With #6 needles, and metallic eyelash yarn, cast on 18 stitches. Knit 4 rows. Cut metallic eyelash yarn.
Attach powder blue yarn, work in garter stitch (knit every row) for 24 rows.
Heel:
Knit 2 together, knit across to last 2 stitches, Knit 2 together.
Purl 2 together, purl across to last 2 stitches, Purl 2 together.
Knit 2 together, knit across to last 2 stitches, Knit 2 together. = 12 sts.
Knit 8 rows. Bind off in knit. Sew back seam.


----------



## Typsknits (Aug 6, 2011)

Elaine you have done it again just love the colours that you have used, cute outfit!


----------



## LadyBecket (Jun 26, 2012)

this is so sweet!! I can't wait to make this for my dolls!!


----------



## Daeanarah (May 7, 2012)

Nice I like the boots.


Here it is in pdf.

Happy Knitting

Rhyanna


----------



## sunway (Oct 31, 2011)

My gd got a nag doll for Christmas last year. I vowed to have a new wardrobe done for this Christmas. Alas, it is Oct. I also wanted to make something that matched for both so them, any other quick and easy patterns?


----------



## peacefulknitter (Mar 30, 2013)

This is adorable, love it!


----------



## kippyfure (Apr 9, 2011)

Thanks again!! Iove the yarns you chose for this project.


----------



## fibermcgivver (Dec 18, 2012)

A beautiful, complete outfit with the AG doll good to go! You have so many great outfits, I just don't know where to start! You are so thoughtful to share your talents with all of us!


----------



## Davena (Feb 24, 2013)

A big THANKS for your pdf. file. As much as I look forward to the new AG outfits Elaine designs, I love your format you supply for us..... Great Job, you women are one of many of the great KPRS on this site....Happy Crafting....Davena


----------



## Pegshobby (Dec 11, 2012)

Great outfits again, Elaine, thanks. I have a queryI hope you can help me with. What size needle, in U.K. sizing is equivalent to your size 6. I went on to Google but did not find it very helpful. Thanks again for all your help.


----------



## Ladyfingers (Jan 26, 2011)

I think the US #6 needle is also 4.0 mm.


----------



## Myrle (Mar 15, 2012)

Not sure what an AG doll is? 
can you tell me its length ? I need to make clothes for a doll to give to charity, Thank you for the pattern - looks lovely.


----------



## Daeanarah (May 7, 2012)

http://www.purplekittyyarns.com/info/knitting-needle-conversion.html

KNITTING NEEDLE CONVERSION
Metric (mm)	US	UK/Canada

4.0 6 8
4.5 7 7
5.0 8 6
5.5 9 5
6.0 10 4
6.5 10 1/2 3
7.0 - 2
7.5 - 1


----------



## Daeanarah (May 7, 2012)

Val
The American Girl Doll is an 18 inch Doll, its comparable are the Springfield Dolls by Fibrecraft.
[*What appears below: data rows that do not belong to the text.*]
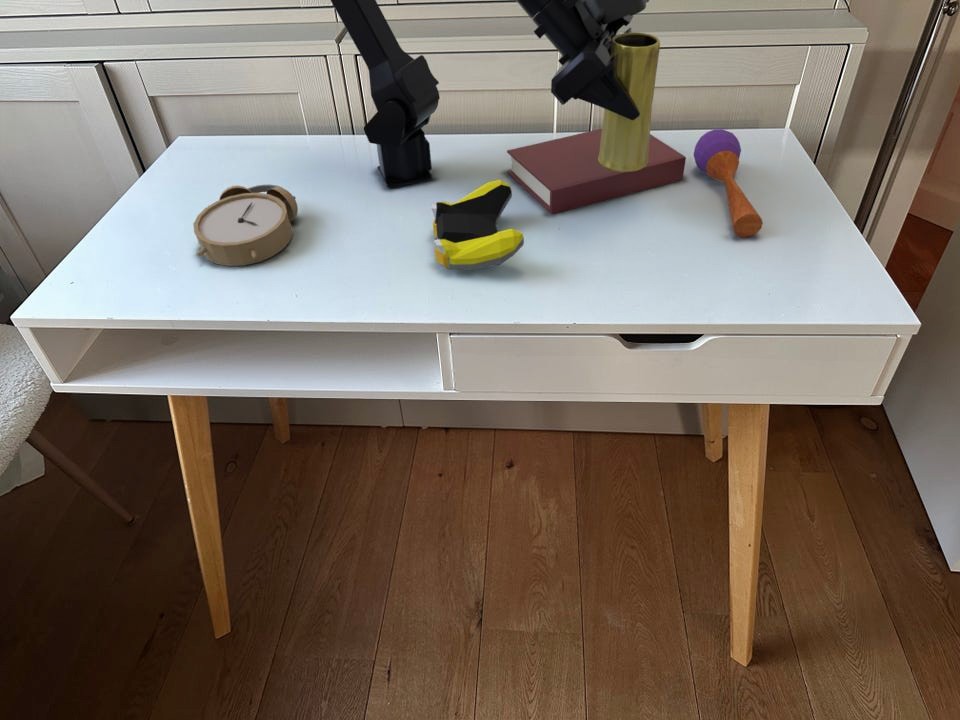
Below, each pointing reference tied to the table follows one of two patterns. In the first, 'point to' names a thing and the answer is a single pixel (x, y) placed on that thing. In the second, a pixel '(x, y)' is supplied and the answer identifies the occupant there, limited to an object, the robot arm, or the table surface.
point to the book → (587, 171)
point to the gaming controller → (475, 229)
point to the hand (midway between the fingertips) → (640, 108)
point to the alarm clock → (246, 225)
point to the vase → (637, 71)
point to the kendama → (727, 177)
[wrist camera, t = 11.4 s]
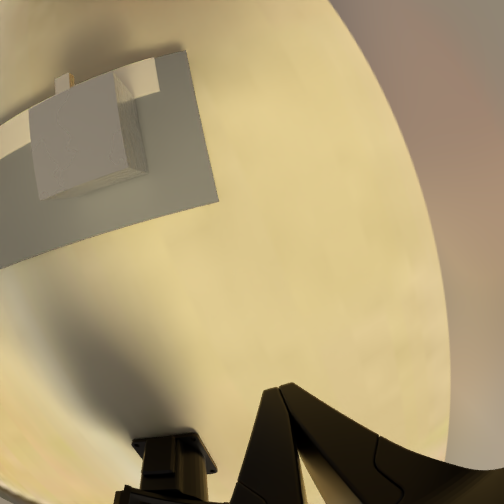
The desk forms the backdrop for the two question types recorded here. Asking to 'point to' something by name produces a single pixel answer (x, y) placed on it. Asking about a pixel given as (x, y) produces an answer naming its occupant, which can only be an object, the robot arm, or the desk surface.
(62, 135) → the grey faceted block
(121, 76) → the gauge board
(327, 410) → the robot arm
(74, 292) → the desk surface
And if you get coupon you can use it at Joann's to get a Springfield doll which is also 18 inches

Happy Knitting

Rhyanna


----------



## phyllisjmorgan (Sep 5, 2013)

Elaine you are such a talented person. Each of your patterns are terrifif and I la=ove the yarns and colors you chose. thanks for sharing. phyllis morgan


----------



## Ladyfingers (Jan 26, 2011)

If you want the actual measurements for the AG doll, go up to "Search", type "AG doll measurements", and click the Search box again.

Then click on the first few titles to find a website with AG doll measurements, plus many other doll measurements.

It's very useful information.


----------



## Grammie Cheryl Ann (Aug 21, 2013)

Thank-you so much for all of the American Doll patterns. My GD just received one for her B-day this year, so G-ma has been busy making extra items for her to have fun dressing her doll in. Your creations are great.


----------



## LinJurm (Aug 4, 2011)

Love it - especially the purse. Thanks for sharing.


----------



## Hannelore (Oct 26, 2011)

Mini skirt is right. Just love the boots. Thank you for sharing your pattern with us all. :thumbup:


----------



## Myrle (Mar 15, 2012)

Ladyfingers said:


> If you want the actual measurements for the AG doll, go up to "Search", type "AG doll measurements", and click the Search box again.
> 
> Then click on the first few titles to find a website with AG doll measurements, plus many other doll measurements.
> 
> It's very useful information.


Thank you so much.


----------



## Pennypincher (May 7, 2011)

Thank you, Elaine and Rhyanna for anther cute outfit and the PDF. You are both so helpful for all the grandmas who have AG dolls to knit for--especially with Christmas coming. Now we know why we hadn't herd from Elaine for so long; she was busy knitting and designing all these cute clothes.


----------



## Daeanarah (May 7, 2012)

Hi Penny

You are welcome to the pdf patterns. There is also another one that Elaine just posted that I added to the Ladyfingers - Elaine's Doll Patterns.
American Girl Peplum Top and Pants


----------



## Pennypincher (May 7, 2011)

Daeanarah said:


> Hi Penny
> 
> You are welcome to the pdf patterns. There is also another one that Elaine just posted that I added to the Ladyfingers - Elaine's Doll Patterns.
> American Girl Peplum Top and Pants


Thank you for the new PDF and to Elaine for the pattern. You both are so generous to share with all of us on here.


----------



## Daeanarah (May 7, 2012)

Hi Penny

You are welcome.

Happy Knitting.

Rhyanna


----------



## RoseGus (Feb 7, 2018)

I knitted the boots but can not figure out how to sew them so they look like boots. Sorry new knitters and sometimes have trouble reading patterns


----------



## Nanamel14 (Aug 4, 2016)

Thanks for sharing ☺


----------